Where the inherited assets include rental properties subject to GST (e.g., commercial properties with rent exceeding the GST threshold), the GST position transfers to the inheritor. Registration thresholds, reverse-charge mechanisms, and input credit availability need to be reviewed.
If you have just inherited or are about to inherit substantial assets, run through this checklist. Identify the cost of acquisition (deceased's original cost) for each major asset — particularly long-held immovable property, equity, and mutual funds. This determines your capital gains exposure on future sale.

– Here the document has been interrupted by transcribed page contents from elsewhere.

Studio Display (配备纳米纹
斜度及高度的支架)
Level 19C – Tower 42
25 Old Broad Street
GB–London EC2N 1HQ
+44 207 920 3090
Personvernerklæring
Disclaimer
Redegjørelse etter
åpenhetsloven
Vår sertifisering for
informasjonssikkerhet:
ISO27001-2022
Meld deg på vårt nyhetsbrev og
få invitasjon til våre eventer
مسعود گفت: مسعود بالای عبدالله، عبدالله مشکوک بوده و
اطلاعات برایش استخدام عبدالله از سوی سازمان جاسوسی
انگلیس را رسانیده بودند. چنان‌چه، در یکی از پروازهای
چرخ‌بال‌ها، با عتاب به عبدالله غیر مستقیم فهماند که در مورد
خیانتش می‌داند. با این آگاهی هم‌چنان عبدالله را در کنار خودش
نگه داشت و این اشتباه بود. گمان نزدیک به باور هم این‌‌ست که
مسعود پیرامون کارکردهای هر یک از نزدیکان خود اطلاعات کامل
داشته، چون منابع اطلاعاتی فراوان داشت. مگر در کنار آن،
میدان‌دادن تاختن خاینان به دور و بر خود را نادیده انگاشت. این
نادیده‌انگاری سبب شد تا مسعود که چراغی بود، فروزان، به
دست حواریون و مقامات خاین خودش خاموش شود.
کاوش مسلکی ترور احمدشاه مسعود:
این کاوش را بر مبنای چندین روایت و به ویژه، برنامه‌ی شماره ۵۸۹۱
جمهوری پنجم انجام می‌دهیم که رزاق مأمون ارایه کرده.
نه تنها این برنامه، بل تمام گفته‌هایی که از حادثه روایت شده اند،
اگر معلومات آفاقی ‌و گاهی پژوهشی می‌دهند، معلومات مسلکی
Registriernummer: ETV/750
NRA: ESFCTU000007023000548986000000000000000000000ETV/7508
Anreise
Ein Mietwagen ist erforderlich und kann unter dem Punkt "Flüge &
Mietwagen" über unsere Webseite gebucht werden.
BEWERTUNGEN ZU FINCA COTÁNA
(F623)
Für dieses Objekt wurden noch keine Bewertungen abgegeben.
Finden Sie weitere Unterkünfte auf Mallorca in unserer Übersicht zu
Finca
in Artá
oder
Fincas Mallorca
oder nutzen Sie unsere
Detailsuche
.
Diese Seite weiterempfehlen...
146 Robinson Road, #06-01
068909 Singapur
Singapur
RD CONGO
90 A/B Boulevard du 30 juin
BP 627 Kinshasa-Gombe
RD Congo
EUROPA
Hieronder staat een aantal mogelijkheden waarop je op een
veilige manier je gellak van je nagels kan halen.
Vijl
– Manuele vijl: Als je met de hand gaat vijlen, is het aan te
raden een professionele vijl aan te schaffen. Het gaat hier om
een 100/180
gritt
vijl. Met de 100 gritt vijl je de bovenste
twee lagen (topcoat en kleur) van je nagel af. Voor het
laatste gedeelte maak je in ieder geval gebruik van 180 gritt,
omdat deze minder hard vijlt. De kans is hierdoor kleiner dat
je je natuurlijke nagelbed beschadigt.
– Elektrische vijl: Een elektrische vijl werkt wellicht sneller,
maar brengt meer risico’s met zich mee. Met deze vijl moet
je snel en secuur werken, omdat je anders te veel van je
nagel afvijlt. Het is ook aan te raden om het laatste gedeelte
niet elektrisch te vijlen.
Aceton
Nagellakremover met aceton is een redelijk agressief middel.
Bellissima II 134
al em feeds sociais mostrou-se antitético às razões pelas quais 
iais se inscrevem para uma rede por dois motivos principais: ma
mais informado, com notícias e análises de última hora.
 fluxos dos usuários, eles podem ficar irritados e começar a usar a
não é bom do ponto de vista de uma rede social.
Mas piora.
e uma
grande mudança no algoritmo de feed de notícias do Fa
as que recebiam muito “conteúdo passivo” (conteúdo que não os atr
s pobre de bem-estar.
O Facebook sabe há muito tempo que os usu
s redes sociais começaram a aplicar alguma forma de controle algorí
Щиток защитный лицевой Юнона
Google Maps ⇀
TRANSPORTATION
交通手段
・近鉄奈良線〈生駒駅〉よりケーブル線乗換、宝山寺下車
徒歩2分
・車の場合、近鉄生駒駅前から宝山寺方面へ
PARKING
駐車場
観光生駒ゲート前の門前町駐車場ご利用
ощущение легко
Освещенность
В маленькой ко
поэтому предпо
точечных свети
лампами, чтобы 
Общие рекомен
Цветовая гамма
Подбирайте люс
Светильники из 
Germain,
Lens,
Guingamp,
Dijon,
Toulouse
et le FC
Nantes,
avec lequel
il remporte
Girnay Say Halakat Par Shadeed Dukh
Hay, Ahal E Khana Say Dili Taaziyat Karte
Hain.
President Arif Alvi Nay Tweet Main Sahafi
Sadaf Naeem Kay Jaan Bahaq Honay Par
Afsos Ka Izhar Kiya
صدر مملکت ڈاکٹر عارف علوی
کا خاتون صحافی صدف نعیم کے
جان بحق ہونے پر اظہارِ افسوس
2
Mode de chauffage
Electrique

Identify whether each asset's current fair value exceeds its stamp duty value (for property) or its market value (for securities). Where the values diverge, plan the timing and method of disposal carefully — Section 50C and similar provisions can convert anticipated gains into actual ones.
Where the inheritance includes income-generating assets, identify whose tax bracket the income will fall into. Where the inheritor's bracket is high and there are lower-tax-bracket family members (a non-earning spouse, an elderly parent), consider whether co-ownership arrangements legitimately spread the tax burden.
Finally, consider the integration with your existing investments. Inherited assets may be highly correlated with what you already own (concentrated equity exposure, multiple properties in one city), and rebalancing may make sense — bearing in mind the capital gains implications of doing so.